I've been learning Arduino for the purpose of lighting my Science Fiction Model Kits. I have a background in code development so the software side I can hack through. The physical side on my latest project I have a question.
I want to fade up six 1.8mm 3v 20ma LED's as part of a weapons firing sequence. I've read that each PWM pin can handle maybe ~2 LEDs max or 60ma total. Am I correct in understanding that I would need to include a Transistor to help with this? Also, if i'm using a Transistor is it still possible to Fade up/down the LEDs with a Transistor in play? I don't need anything over kill just looking for a point in the right direction to a Transistor that would work.
Max recommended current on an I/O pin is 20mA on an AVR chip, absolute max 40mA. And that's peak current - if you're PWMing them at 10%, but they're pull 50mA at 100%, that's 50mA, not 5mA.

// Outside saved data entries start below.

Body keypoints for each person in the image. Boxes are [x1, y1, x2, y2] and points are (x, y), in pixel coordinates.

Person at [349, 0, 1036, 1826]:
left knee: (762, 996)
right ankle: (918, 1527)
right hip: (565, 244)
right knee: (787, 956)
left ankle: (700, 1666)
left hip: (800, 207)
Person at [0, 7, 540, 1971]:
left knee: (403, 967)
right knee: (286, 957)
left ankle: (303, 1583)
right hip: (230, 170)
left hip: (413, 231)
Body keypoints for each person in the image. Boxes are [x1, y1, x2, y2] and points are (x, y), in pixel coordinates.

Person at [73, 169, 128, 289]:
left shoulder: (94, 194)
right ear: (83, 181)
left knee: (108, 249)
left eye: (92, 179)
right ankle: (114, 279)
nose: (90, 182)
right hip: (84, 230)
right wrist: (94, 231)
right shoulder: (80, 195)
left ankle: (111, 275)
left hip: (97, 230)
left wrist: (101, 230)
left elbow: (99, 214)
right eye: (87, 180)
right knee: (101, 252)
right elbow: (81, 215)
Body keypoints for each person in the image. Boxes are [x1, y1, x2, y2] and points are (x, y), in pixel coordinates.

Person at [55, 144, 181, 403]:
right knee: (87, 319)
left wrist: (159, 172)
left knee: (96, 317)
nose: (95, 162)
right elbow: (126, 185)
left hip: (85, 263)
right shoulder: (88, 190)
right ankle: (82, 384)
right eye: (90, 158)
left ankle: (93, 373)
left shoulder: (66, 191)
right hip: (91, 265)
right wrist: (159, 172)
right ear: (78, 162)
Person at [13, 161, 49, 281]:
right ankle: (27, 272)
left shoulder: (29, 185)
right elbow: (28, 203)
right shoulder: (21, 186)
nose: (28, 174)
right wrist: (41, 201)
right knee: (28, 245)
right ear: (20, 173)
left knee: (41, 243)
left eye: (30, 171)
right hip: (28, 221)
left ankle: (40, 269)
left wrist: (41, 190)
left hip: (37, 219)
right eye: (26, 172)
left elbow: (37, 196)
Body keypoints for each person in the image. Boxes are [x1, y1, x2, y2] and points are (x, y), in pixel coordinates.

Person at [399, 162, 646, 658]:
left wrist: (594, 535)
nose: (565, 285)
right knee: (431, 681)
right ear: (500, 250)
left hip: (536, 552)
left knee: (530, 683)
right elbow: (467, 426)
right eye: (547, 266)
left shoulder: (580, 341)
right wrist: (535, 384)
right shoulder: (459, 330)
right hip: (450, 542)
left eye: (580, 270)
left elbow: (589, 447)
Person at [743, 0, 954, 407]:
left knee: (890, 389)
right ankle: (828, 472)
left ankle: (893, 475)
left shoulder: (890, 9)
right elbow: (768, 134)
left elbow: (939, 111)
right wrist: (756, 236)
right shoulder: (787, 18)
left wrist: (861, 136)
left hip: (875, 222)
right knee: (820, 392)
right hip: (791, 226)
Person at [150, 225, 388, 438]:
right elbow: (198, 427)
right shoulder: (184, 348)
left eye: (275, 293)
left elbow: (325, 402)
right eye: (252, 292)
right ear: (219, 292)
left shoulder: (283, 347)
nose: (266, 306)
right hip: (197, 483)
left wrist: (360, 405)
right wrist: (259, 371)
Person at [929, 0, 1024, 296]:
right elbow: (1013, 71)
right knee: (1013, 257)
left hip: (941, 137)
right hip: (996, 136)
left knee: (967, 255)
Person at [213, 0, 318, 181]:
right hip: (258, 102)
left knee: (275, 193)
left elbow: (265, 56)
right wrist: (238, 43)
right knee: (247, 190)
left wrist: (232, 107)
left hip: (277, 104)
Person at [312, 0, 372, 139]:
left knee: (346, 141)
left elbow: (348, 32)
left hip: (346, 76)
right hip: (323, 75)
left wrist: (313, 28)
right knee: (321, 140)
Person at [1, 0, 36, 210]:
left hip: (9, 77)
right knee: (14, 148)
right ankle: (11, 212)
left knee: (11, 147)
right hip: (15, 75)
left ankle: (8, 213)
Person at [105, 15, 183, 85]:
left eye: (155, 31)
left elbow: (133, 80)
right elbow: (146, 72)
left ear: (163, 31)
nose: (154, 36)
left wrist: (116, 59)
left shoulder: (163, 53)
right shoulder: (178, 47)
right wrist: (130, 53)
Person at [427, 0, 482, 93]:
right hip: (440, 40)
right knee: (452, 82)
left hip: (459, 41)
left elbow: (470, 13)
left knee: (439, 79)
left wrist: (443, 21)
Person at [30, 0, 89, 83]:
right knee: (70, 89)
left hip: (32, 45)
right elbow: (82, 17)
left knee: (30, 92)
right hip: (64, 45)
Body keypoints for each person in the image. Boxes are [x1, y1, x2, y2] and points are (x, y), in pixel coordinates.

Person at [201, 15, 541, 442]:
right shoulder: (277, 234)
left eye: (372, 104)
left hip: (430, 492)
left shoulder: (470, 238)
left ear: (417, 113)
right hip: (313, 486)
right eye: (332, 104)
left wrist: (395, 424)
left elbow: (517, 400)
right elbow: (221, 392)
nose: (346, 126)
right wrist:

So yeah, if you want to control all of those from a single PWM pin, you do need an external transistor if you're running them at 20mA each. You could use higher value ballast resistors to lower the current per LED - if you say limited it to 5mA per LED, you'd be okay (but the LEDs would be dimmer) - 30mA is higher than recommended, but probabably ok.
If that's not an acceptable approach, you need a transistor or MOSFET. I'd use a small logic level N-channel MOSFET - tie the positive side of the LED+resistor pairs (each LED does need it's own resistor), then the low sides to the MOSFET's drain, MOSFET source to ground, and gate to the pin of the arduino (ideally through like a 47~100 ohm resistor to limit peak current through the arduino pin while switching (gate can be thought of as a capacitor, with the conductivity of the source-drain channel dependent on the voltage of the gate capacitor - hence when switching, brief pulses of significant current can flow - experience shows that with small fets this usually isn't a problem)
Do you want all six led’s on at the same brightness at all times or do you want them to be different? All the same brightness equals one driver transistor. With individual brightness you could drive one led per PWM pin as there six PWM pins on an Uno/Nano.
BTW 20ma per led is high by modern standards. What color LEDs will you be using?